TO DO:
a - In the movie-grouping excerpt, which option is expected for the group with Batman v Superman: Dawn of Justice, Watchmen, and Platoon?
b - Write out the stretch of the movie-grouping excerpt from "Analysis: Despite spanning" through "this thematic complexity.".

EXCERPT:

====================

Analysis: All reference movies are westerns sharing themes of frontier justice and moral complexity. True Grit is the only western option. With hints enabled, the pattern becomes explicit rather than requiring internal movie knowledge.

Theme-Based Clustering (Moral Ambiguity)¶

Which movie belongs with this group: Batman v Superman: Dawn of Justice, Watchmen, Platoon?

Options:
(A) Letters from Iwo Jima
(B) 1917
(C) Black Mirror: USS Callister
(D) The Maze Runner
(E) Psycho

Expected: (A)

Analysis: Despite spanning superhero and war genres, all reference movies explore moral ambiguity without clear heroes/villains. Letters from Iwo Jima matches this thematic complexity.

Mixed Pattern (Family-Friendly + Comedy)¶

Based on these movies: Frozen, Coco, Up, Monsters, Inc., Thor: Ragnarok - which would you recommend next?

====================

RECORDED INFORMATION:
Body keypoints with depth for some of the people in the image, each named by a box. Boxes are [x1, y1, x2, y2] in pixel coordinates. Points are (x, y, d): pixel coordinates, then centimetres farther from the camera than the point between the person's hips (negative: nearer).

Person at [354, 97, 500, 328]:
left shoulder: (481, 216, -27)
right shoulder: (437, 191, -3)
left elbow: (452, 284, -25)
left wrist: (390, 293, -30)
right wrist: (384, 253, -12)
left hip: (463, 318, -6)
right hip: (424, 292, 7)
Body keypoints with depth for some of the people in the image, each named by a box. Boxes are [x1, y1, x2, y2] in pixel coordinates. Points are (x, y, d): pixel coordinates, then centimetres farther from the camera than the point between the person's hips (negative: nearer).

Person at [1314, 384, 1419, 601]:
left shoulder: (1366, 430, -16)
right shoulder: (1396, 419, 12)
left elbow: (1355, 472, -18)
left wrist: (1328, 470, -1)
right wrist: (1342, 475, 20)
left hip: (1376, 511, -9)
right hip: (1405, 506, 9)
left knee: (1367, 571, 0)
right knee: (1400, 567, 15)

====================

ANSWERS TO THE PROBLEMS:
a - (A) Letters from Iwo Jima

b -
Analysis: Despite spanning superhero and war genres, all reference movies explore moral ambiguity without clear heroes/villains. Letters from Iwo Jima matches this thematic complexity.